A Yank In Euro Clothing

A Yank In Euro Clothing

William Forsythe’s cutting edge leaves a new scar

While the dancers stretch and tumble, Antony Rizzi is on the soapbox as we enter the house on opening night, May 2. BAM’s Next Wave Festival offered the100 minute “Kammer/Kammer” by pioneering American born, postmodern ballet choreographer William Forsythe. From the ashes of Ballet Frankfurt, the new Forsythe Company found new homes—and sources of support—in Germany. Rizzi’s biting humor takes aim. We like to laugh at ourselves, right?

Embracing his adopted European home, which he locates at the epicenter of the dance world, Rizzi jokes about wanting to give back to the American people. The chatter grabs our attention but gets our goat. It’s intended to “put us at ease… to seduce us,” says Forsythe in his program notes. Bring on the dancing; we are prepared.

Rizzo plays the needy, nebbish boyfriend-of-a-rock-star narrator from “Outline of My Lover,” the Douglas Martin first novel that inspired Forsythe. Unlike the unassuming and almost invisible character in the Martin novel, Rizzi is in our face, and only sometimes funny.

After souring with sarcasm, “Kammer/Kammer” wows with incredible video tricks and Dana Caspersen, who melts our hearts and stimulates our minds playing Catherine Deneuve. “Beginnings are hard,” she says.

The dance juxtaposes Martin’s novel and a poetic essay by Anne Carson, “Irony is Not Enough: My Life as Catherine Deneuve,” in which Deneuve is a professor of classic poetry. Also appropriated is a student film by Martin Schwember called “First Touch” in which a boy wishes he could play the violin but wasn’t allowed lessons as a child. Forsythe weaves these tales about unrequited love and balances of power—boldly reopening his characters’ raw vulnerability—with movement, stagecraft, music, and video.

The dancers are hidden from view behind a scrim and we see them in video screens. The close-up view is more intimate, but the many flat screens remind us we’re in a theater whose grand scale resists the intimacy that is the dance’s subject. What we long for most is bodies, dancing, and the visceral pleasure that’s being withheld.

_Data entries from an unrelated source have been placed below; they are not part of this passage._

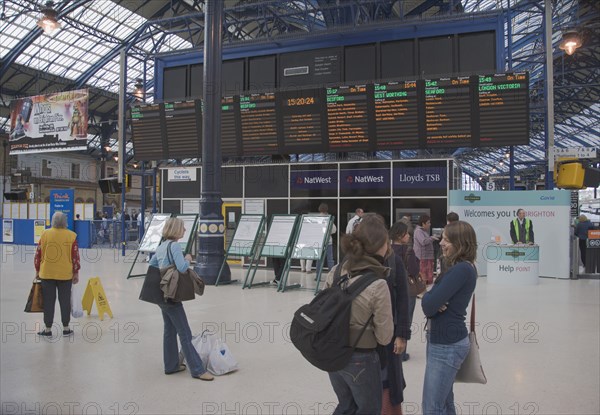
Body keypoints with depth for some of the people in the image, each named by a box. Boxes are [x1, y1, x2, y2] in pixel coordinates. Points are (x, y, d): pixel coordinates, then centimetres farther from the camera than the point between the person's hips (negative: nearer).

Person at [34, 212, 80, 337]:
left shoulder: (45, 234, -3)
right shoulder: (71, 236, -6)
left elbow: (38, 254, 1)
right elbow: (75, 256, -5)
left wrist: (37, 270, 13)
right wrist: (76, 273, 4)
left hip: (47, 274, 1)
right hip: (65, 274, -1)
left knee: (48, 301, 8)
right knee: (65, 301, 9)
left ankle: (48, 329, 15)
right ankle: (65, 328, 16)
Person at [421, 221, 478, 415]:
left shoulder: (462, 269, -21)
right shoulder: (460, 268, 11)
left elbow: (429, 304, -25)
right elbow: (430, 303, 9)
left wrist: (428, 297, -4)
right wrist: (432, 299, -13)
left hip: (447, 344, -10)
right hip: (443, 340, 10)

Rizzi calls the dancers out in his opening monologue, saying, “Come on, this is dance-theater,” and by the end of the piece we’re convinced of the virtuosity of their now signature physicality and artistry. In “Kammer” they evince the struggles in relationships, the give-and-take, and the hurt.

Scwember lies back on a hotel mattress playing the violin—an image recreated from his film. Mattresses also serve as buoyant platforms, adding considerable spring to the dancers bouncing and tumbling, and redefining the ballon, or elevation in ballet. With this new method, the pelvis can sensuously, vulnerably jut out to the back. Though improvisational-looking, the movement is rigorous and tightly choreographed. Says Forsythe after, “You’d get your teeth knocked out if you weren’t careful.”

Caspersen’s refined stature embodies a steamy romance that’s “mental,” with a girl in her class danced by Jone San Martin who speaks with a halting French accent. San Martin senses the effect she has—proceeding with caution. Caspersen delivering Carson’s lines—while moving around the stage in bare feet, slim beige wool skirt, and beige shell top—is pure poetry. She lies on the mattress and our eyes head for her hemline and the darkness around her legs, which swimmingly move like breathing.

Richard Siegal’s funky style and wild solos of Aymen Harper transfix. In the heartening music, Caspersen lip-synchs Lynn Anderson’s “Cry,” and the violinist masters J.S. Bach.

“Meanwhile the body persists,” recites Caspersen. In the juggling of intimacy and avoidance, a circular pattern is achieved and finally, as in Carson’s essay, “comes a knock on the door.”